By Rosemary K. Otzman
Wayne County Commissioner Kevin McNamara attended the Oct. 8 meeting of the Sumpter Township Board of Trustees to give a report to his constituents.
Sumpter officials are big supporters of McNamara, D-Van Buren Township, and Supervisor Johnny Vawters reminded him that Sumpter was the first board to support him when he first ran for office.
And, the feeling is mutual.
Commissioner McNamara reported that he just approved increasing the Community Development Block Grant allocation for Sumpter from $50,000 to $76,000.
And, he pointed out, Sumpter has had seven straight county park grants, with the eighth grant coming up, one for every year he’s been on the commission.
He said the eight years of consecutive park grants is the longest run of consecutive grants in Wayne County, second only to the City of Detroit.
McNamara said on June 6 the county approved six new emergency sirens for Sumpter Township. He was told they aren’t up yet, but it’s in the works.
McNamara also reported he has found some Rural money for Wayne County and, “You’re the only rural area.”
McNamara said he’s been asked by other commissioners why he wants to do so much for Sumpter Township.
He said he tells them if he gave $50,000 to Canton Township, they would hire an architect, an engineer a construction management company and by the time they were done they would put up $10,000 worth of construction.
He said if he gave $50,000 to Sumpter Township, they would throw a barn-raising party and do the work with volunteers.
“I get more bang for my buck in Sumpter,” McNamara said.
He also said he is the new head of public service for the county and so he is beefing up the ditching program and bought new equipment.
He said a lot more ditches will be cleaned by the county. He said in the spring he refers to Sumpter as “Atlantis” because of all the flooding.
He said people want roads passable, the parks nice, water to go away, and when they flush it works.
He said the public has to fill out forms to get drains cleaned, however. They have to sign a piece of paper to get drain work started. He referred to the drain projects in planning stages in the township.
McNamara said one-third of the new jobs in the state and one-third of the new businesses in the state are in Wayne County, and mostly in Western Wayne. He said this development is coming Sumpter’s way.
At the end of McNamara’s presentation, Trustee William Hamm said he saw a county grader knock off a guard rail on a bridge on Judd and Karr. McNamara said that was the first he’d heard of it and he would take care of it.

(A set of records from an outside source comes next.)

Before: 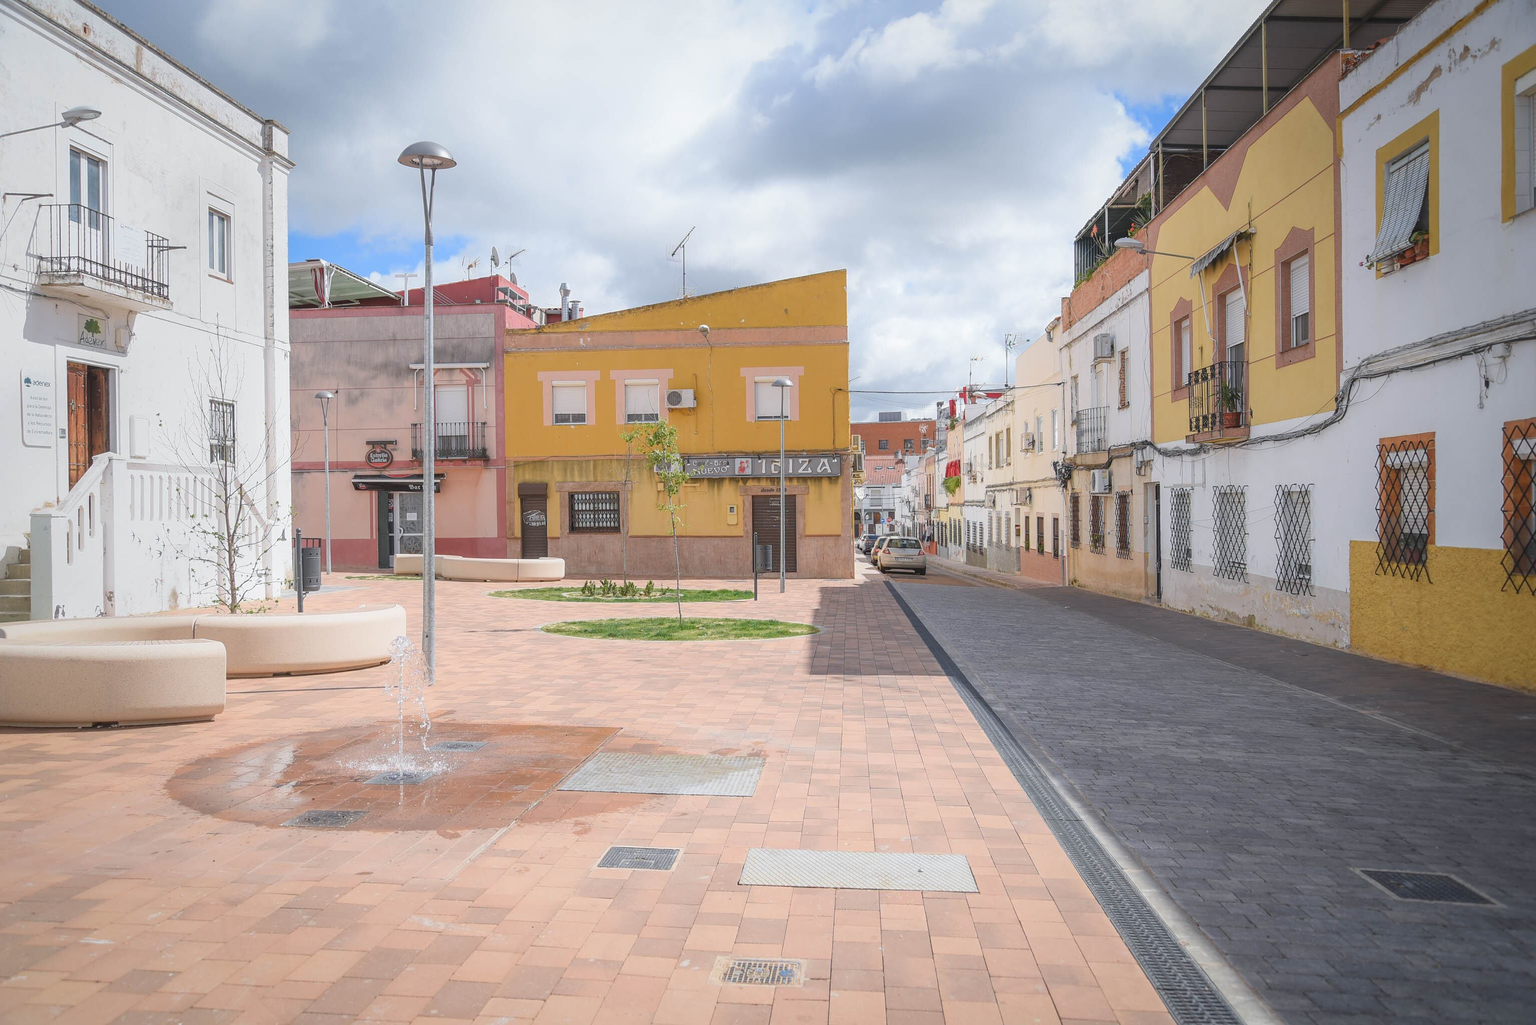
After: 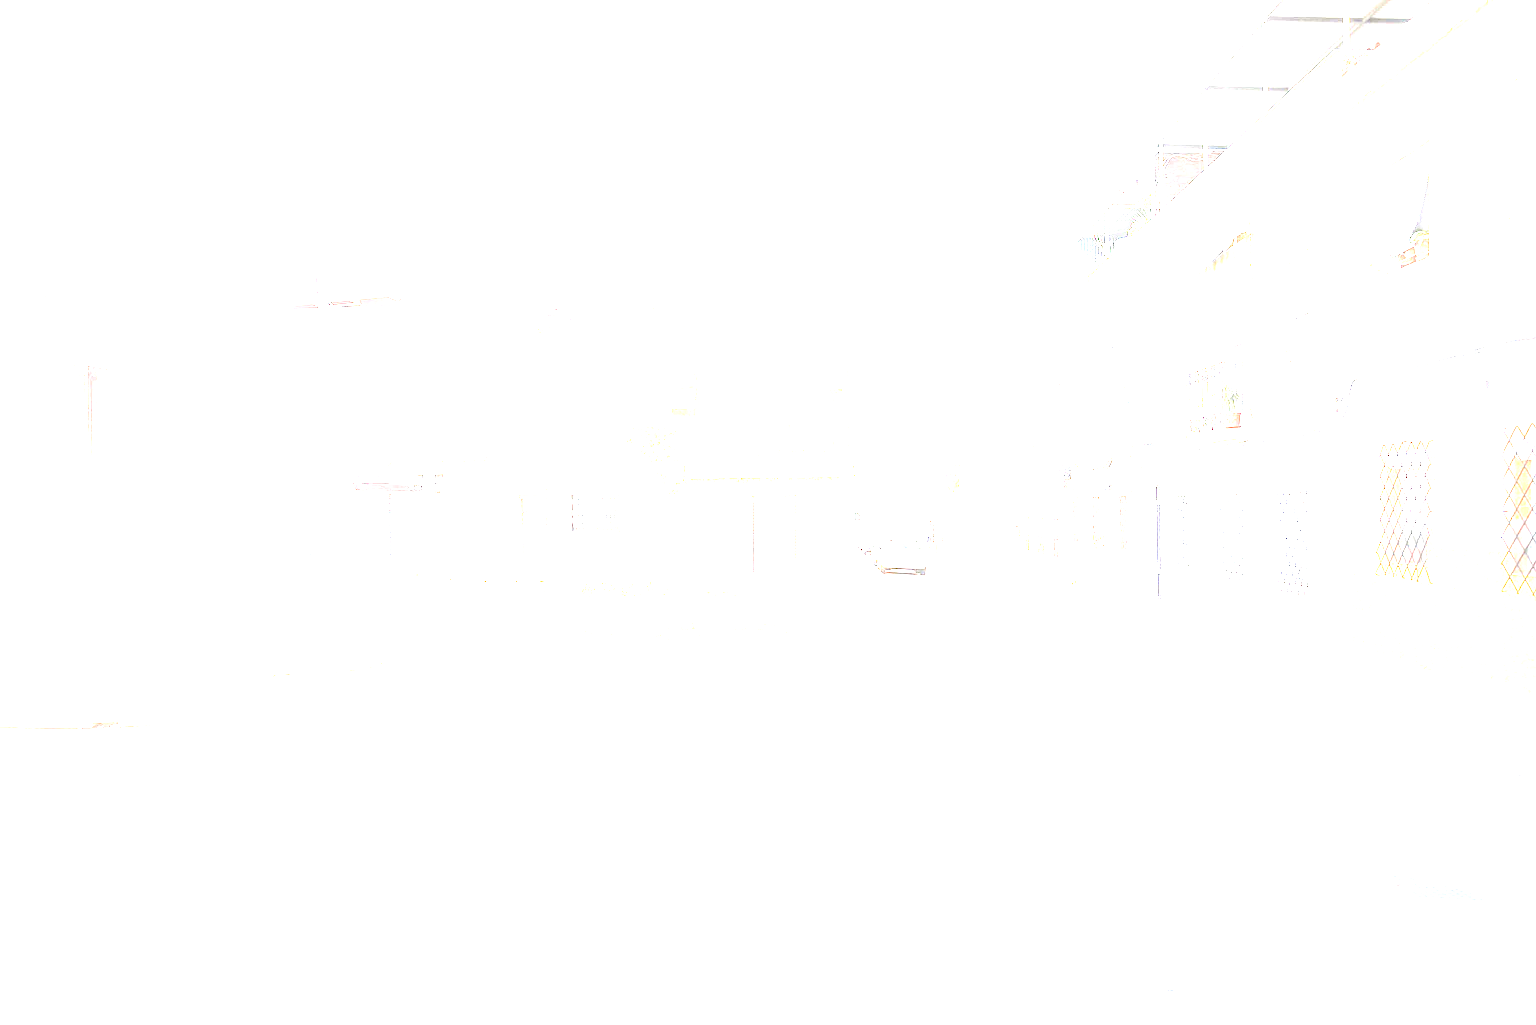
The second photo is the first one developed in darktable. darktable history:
local contrast: on, module defaults
exposure: black level correction 0, exposure 4.061 EV, compensate highlight preservation false
base curve: curves: ch0 [(0, 0) (0.073, 0.04) (0.157, 0.139) (0.492, 0.492) (0.758, 0.758) (1, 1)], preserve colors none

At the beginning of his remarks, McNamara said those at the meeting already know the bad things about Wayne County that have been in the news. He said he wanted to concentrate on the good things.
In other business at the Oct. 8 meeting, the board:
• Rescinded action taken at the Sept. 24 meeting that approved a bid for emergency snow removal because CDBG requires at least two bids and there was only one;
• Approved a motion to go out for bids for emergency snow removal, hoping to get at least two bids;
• Approved selling the black GMC water van for $100;
• Approved the annual Haunted Fire Station on Oct. 31, with trick-or-treat candy inspections by the police starting at 5 p.m.;
• Approved purchasing two Dell desk computers and two Dell laptop computers for the Fire Department from Wise Technologies for a total of $2,336.70;
• Approved hiring Michael Scott Marecle and Eric Long as paid-on-call fire fighters;
• Approved selling the 1988 Ford L8000 fire truck at auction;
• Accepted the bid from Marken to re-roof the post office, gymnasium, and police station for a total of $25,000 to be paid from the general fund. Marken also got the bid for re-roofing the senior center and that work is complete, paid for with CDBG funds;
• Approved the signing of the CDBG block grant contract from July 2013 through June 2018;
• Approved going out for property management services for CDBG. The township has someone who does it now, but CDBG rules call for going out for bids; and
• Heard Mary Ban warn residents to turn off all their electrical equipment when the Smart meters are being installed or risk equipment being damaged, since that’s what happened to a friend of hers. She also spoke about the library board’s decision for a new library site. Since the Sumpter satellite library is planned to be in the community center where the Head Start classes used to be, Ban said she told the library board that Head Start paid $17,000 a year for the space and asked what the library would pay. Ban said she was told that would be negotiated.